Imagine we want to scrape a real estate listing. Here is our exact schema:

{
  "address": "Full street address",
  "price": "Current asking price as an integer",
  "bedrooms": "Number of bedrooms",
  "bathrooms": "Number of bathrooms",
  "sqft": "Square footage as an integer",
  "realtor_name": "Name of the listing agent"
}

Instead of digging through Zillow's heavily obfuscated DOM, we just send that schema to the API along with the URL:

const response = await fetch('https://api.gyd.ai/v1/extract', {
  method: 'POST',
  headers: {
    'Authorization': 'Bearer YOUR_API_KEY',
    'Content-Type': 'application/json'
  },
  body: JSON.stringify({
    url: "https://www.zillow.com/homedetails/...",
    schema: {
      address: "string",
      price: "number",
      bedrooms: "number",
      bathrooms: "number",
      sqft: "number",
      realtor_name: "string"
    },
    // The magic:
    instructions: "Extract the core property details. Ensure the price and sqft are pure numbers."
  })
});

const data = await response.json();
console.log(data);

The API handles the anti-bot bypass, the JavaScript rendering, the visual parsing, and the strict JSON formatting. You get back perfect, typed data:

{
  "address": "123 Tech Lane, Austin, TX 78701",
  "price": 850000,
  "bedrooms": 3,
  "bathrooms": 2,
  "sqft": 2100,
  "realtor_name": "Sarah Connor"
}

The Benefits of "Self-Healing" Scrapers

The most profound advantage of AI extraction isn't just that it's faster to write. It's that it requires almost zero maintenance.

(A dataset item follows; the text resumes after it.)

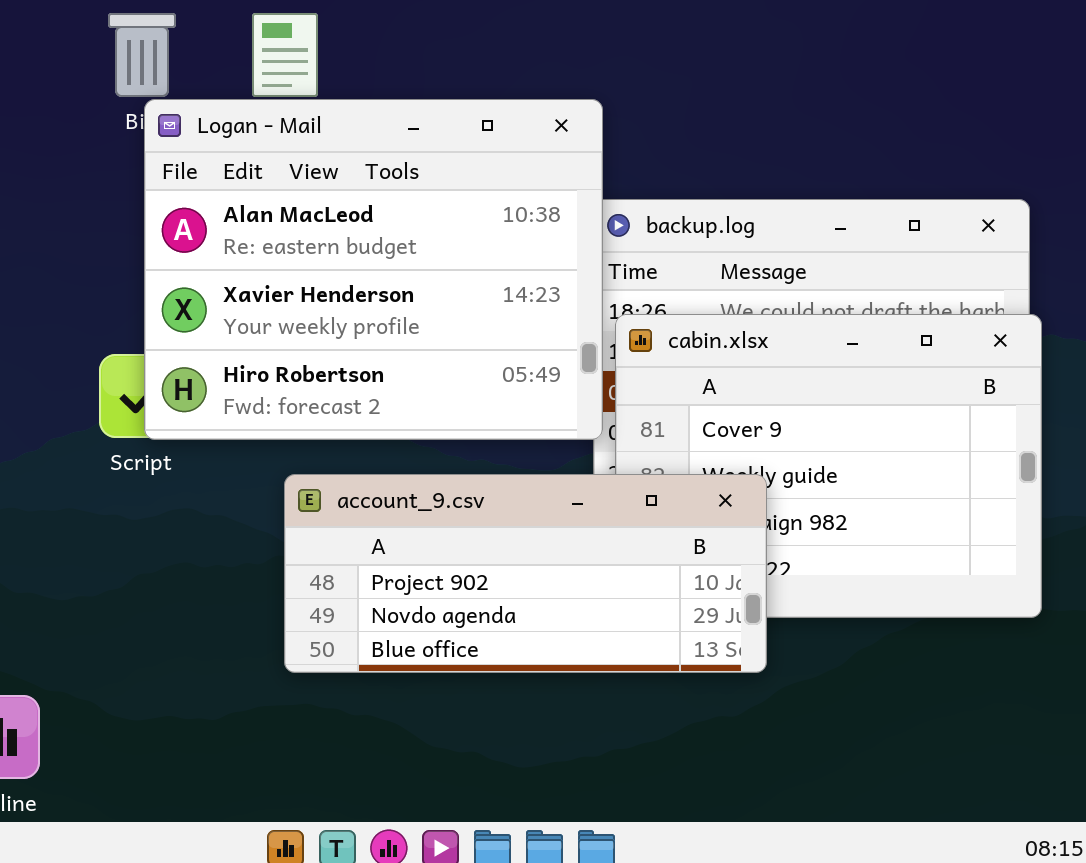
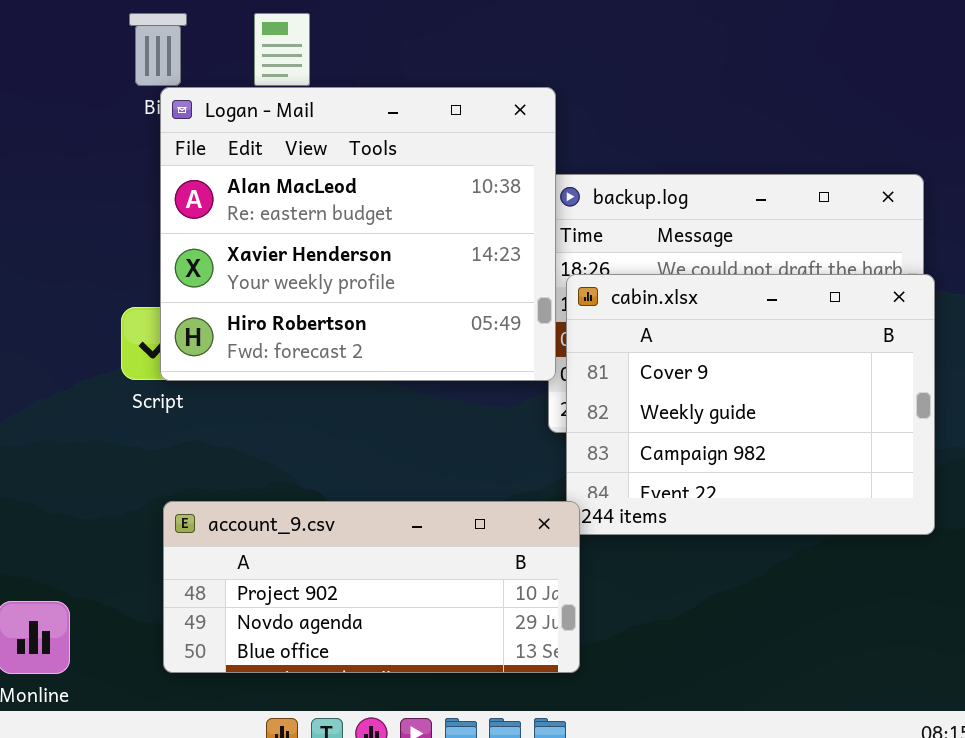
account_9.csv: [284,474,767,673] -> [163,501,580,673], moved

If Zillow decides to redesign their entire website tomorrow, changing every single DOM element, a traditional scraper will instantly crash in production. You will wake up to PagerDuty alerts.

With an AI extractor, the AI simply looks at the new design, recognizes that the price is now in a blue box instead of a red box, and extracts it anyway. Your pipeline doesn't break. You don't have to rewrite any code. The scraper has "self-healed."

Stop writing selectors. The future of data extraction is entirely semantic.